Through a great deal of effort and pigheaded determination I pulled myself up the hill and met up with the other riders where they regrouped. Sure, I was the last up the hill but I’m glad I didn’t either topple over like Arte Johnson or throw up on my bike.

The girls, however, were in great spirits and looked as if they could do a couple more laps around the park and not be any worst for the ware.

But despite my heavy legs, lack of form, and slow decline into soggy middle age I can see that the future or mountain biking is taking shape before my eye.

“Last Child in the Woods” author Richard Louv wrote:

“Our society is teaching young people to avoid direct experience in nature. That lesson is delivered in schools, families, even organizations devoted to the outdoors, and codified into the legal and regulatory structures of many of our communities. Our institutions, urban/suburban design, and cultural attitudes unconsciously associate nature with doom—while disassociating the outdoors from joy and solitude. Wellmeaning public-school systems, media, and parents are effectively scaring children straight out of the woods and fields. In the patent-or-perish environment of higher education, we see the death of natural history as the more hands-on disciplines, such as zoology, give way to more theoretical and remunerative microbiology and genetic engineering. Rapidly advancing technologies are blurring the lines between humans, other animals, and machines. The postmodern notion that reality is only a construct—that we are what we program—suggests limitless human possibilities; but as the young spend less and less of their lives in natural surroundings, their senses narrow, physiologically and psychologically, and this reduces the richness of human experience”.

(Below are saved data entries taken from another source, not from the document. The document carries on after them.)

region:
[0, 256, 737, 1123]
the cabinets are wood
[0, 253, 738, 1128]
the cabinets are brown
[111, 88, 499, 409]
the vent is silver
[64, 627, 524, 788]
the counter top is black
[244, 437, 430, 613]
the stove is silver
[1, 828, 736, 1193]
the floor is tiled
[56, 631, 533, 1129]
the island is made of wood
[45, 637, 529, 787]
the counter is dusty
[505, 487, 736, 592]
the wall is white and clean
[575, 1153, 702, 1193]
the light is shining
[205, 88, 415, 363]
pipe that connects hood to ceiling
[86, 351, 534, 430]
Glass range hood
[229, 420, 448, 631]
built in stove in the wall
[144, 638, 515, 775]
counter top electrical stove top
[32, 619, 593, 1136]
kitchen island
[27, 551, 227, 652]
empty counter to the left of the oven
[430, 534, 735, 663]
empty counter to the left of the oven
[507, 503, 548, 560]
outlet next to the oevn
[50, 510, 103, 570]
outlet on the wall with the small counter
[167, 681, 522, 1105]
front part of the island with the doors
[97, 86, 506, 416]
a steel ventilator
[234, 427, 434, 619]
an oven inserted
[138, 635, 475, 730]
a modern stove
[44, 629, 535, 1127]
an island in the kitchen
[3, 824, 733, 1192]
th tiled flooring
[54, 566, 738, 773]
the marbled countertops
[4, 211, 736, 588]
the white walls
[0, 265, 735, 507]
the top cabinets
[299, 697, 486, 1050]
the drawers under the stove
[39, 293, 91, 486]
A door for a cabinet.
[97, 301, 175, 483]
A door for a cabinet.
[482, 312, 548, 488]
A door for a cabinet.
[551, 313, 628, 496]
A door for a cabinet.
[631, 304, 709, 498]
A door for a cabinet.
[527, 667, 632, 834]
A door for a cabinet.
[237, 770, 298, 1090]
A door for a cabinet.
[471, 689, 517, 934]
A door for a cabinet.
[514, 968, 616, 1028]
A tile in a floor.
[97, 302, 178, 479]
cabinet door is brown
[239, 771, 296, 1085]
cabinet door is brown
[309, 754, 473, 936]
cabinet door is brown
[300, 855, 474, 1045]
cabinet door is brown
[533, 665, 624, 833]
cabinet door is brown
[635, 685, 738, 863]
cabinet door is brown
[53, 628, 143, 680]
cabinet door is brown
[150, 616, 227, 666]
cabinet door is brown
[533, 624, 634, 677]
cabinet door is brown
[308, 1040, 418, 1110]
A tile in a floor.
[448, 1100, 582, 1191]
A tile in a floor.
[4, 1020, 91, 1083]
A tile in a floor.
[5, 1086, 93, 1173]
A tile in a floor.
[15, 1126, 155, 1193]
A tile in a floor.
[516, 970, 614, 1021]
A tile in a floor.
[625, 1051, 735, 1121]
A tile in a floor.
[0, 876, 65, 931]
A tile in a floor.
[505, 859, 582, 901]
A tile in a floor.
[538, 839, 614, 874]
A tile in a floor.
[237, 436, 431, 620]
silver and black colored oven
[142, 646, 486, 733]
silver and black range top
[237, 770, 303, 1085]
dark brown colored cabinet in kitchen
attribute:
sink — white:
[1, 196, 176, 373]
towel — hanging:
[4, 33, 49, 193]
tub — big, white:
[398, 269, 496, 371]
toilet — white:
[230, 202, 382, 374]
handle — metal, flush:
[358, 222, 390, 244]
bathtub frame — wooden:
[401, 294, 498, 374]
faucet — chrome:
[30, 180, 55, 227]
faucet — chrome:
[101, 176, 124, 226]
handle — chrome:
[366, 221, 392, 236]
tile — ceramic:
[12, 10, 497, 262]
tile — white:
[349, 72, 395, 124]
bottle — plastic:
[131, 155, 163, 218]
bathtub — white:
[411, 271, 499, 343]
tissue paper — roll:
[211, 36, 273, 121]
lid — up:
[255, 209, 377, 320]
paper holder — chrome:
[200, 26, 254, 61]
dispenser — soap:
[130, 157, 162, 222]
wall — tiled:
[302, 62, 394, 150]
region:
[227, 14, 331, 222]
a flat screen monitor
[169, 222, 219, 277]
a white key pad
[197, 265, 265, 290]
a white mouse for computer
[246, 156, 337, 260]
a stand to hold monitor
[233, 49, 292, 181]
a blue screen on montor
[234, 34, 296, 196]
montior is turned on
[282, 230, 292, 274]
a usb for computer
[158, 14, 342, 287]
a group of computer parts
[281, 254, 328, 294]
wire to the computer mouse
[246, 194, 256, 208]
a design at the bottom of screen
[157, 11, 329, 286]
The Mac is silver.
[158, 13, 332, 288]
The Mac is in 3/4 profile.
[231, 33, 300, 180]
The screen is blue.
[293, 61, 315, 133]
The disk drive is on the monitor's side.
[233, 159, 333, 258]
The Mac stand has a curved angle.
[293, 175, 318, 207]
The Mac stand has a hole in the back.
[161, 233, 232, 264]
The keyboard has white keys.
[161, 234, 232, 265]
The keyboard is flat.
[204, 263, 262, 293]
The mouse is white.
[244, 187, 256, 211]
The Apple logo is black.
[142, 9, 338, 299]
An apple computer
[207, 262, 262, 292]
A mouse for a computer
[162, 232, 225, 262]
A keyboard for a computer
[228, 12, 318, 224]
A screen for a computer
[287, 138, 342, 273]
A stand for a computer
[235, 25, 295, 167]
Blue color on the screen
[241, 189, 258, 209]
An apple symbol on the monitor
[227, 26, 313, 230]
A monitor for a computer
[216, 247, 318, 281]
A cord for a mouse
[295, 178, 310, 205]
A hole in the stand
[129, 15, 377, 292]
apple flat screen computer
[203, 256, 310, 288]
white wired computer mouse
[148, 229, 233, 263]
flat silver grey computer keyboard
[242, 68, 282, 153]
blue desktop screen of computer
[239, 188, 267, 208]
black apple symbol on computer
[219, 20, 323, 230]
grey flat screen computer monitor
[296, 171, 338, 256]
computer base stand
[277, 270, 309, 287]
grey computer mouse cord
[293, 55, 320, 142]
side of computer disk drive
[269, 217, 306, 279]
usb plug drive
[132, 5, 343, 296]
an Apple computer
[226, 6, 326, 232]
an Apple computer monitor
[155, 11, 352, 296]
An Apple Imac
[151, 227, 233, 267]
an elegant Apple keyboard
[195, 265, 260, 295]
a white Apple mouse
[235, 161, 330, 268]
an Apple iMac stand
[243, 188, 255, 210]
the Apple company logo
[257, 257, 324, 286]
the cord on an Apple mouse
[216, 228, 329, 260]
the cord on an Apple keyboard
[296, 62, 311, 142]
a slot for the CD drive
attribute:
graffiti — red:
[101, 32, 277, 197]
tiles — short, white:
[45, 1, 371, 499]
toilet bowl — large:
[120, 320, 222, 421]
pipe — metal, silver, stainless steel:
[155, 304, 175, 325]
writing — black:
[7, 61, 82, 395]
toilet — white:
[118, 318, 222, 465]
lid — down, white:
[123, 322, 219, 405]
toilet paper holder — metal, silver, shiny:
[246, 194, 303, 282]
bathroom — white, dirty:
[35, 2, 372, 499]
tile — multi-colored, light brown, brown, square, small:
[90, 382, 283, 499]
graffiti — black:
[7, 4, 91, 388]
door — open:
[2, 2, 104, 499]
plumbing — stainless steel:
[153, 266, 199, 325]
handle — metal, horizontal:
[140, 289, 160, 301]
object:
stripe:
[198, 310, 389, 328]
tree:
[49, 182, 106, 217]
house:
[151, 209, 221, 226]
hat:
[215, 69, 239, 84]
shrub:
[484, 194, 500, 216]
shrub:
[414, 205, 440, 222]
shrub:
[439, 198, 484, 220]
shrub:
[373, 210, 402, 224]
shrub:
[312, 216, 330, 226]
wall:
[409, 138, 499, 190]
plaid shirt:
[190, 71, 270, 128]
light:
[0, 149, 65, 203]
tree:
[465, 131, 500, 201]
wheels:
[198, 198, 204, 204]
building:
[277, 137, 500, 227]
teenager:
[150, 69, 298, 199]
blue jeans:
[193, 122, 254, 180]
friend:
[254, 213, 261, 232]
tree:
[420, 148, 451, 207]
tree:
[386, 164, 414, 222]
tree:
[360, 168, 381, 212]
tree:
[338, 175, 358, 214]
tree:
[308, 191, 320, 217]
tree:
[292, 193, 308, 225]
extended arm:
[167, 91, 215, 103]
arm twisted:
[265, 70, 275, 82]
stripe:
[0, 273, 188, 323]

“Reducing that deficit—healing the broken bond between our young and nature—is in our self-interest, not only because aesthetics or justice demands it, but also because our mental, physical, and spiritual health depends upon it. The health of the earth is at stake as well. How the young respond to nature, and how they raise their own children, will shape the configurations and conditions of our cities, homes—our daily lives”.

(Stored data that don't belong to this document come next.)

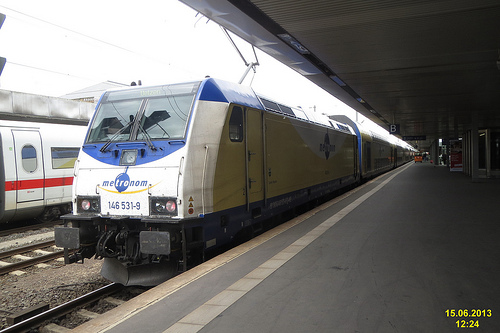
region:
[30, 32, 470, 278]
The train is coming into a station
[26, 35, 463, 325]
A train is bringing passengers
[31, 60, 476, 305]
A train is right on schedule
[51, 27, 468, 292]
A train is a little bit late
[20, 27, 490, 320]
A train is transporting commuters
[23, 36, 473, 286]
The train is on railroad tracks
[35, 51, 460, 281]
The train is stopped for passengers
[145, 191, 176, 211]
The headlights of the train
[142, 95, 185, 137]
The windshield of the train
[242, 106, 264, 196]
The door of a train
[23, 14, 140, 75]
this is the sky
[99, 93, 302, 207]
this is a train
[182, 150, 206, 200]
the train is white in color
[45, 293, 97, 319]
this is a railway line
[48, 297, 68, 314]
this is a metal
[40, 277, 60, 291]
this is a small rock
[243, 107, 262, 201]
this is a door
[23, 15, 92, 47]
this is a wire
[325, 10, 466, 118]
this is the roof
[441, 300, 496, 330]
this is a writing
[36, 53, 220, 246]
the front of a blue and white train.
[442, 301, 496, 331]
a time stamp on a picture.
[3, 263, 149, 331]
tracks near a train station.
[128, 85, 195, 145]
a window on a train.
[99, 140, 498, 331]
a loading platform at a station station.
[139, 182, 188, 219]
headlight on a train.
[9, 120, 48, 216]
door on a train.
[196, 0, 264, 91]
power line above a train.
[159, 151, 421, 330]
A line near a train.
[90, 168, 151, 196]
a company name.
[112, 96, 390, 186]
white yellow and blue train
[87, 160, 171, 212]
blue and white company name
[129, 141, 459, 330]
yellow lines on platform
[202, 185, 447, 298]
concrete on platform is grey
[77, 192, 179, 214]
white headlights on train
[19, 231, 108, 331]
dark grey train tracks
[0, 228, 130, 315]
grey gravel in tracks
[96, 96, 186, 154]
black windshield wipers on train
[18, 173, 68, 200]
red stripe on train in rear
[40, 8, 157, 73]
bright grey and cloudy sky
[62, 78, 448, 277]
train on the tracks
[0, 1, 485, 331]
two trains at the station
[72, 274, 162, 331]
thick yellow line on the ground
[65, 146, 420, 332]
two parallel lines on the ground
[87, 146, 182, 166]
blue paint on the front of the train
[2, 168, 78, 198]
thick red stripe on the train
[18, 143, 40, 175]
window on the door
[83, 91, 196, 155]
large windows on the front of the train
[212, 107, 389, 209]
side of the train is yellow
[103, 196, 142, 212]
blue numbers on the front of the train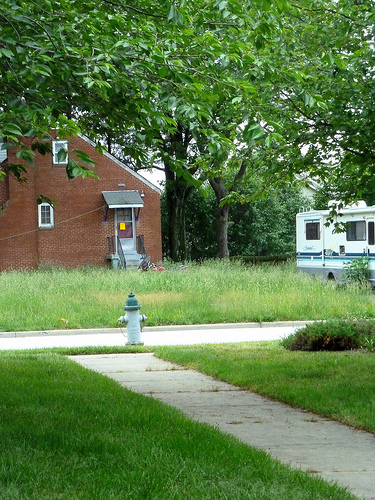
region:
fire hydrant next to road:
[116, 290, 146, 346]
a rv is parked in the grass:
[293, 196, 370, 279]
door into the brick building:
[112, 205, 132, 250]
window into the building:
[38, 197, 52, 227]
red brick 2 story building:
[0, 110, 160, 263]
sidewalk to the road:
[60, 349, 368, 493]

There’s grown evidence if children aren’t develop an appreciation of outdoors when they are young they won’t when they come of voting age.

With the exception of the three adult chaperones no one else was of voting age. As more young people introduced to the outdoors the more likely they will continue with that love as adults and not only will they help the sport grow but help preserve the open spaces we have come to love and appreciate.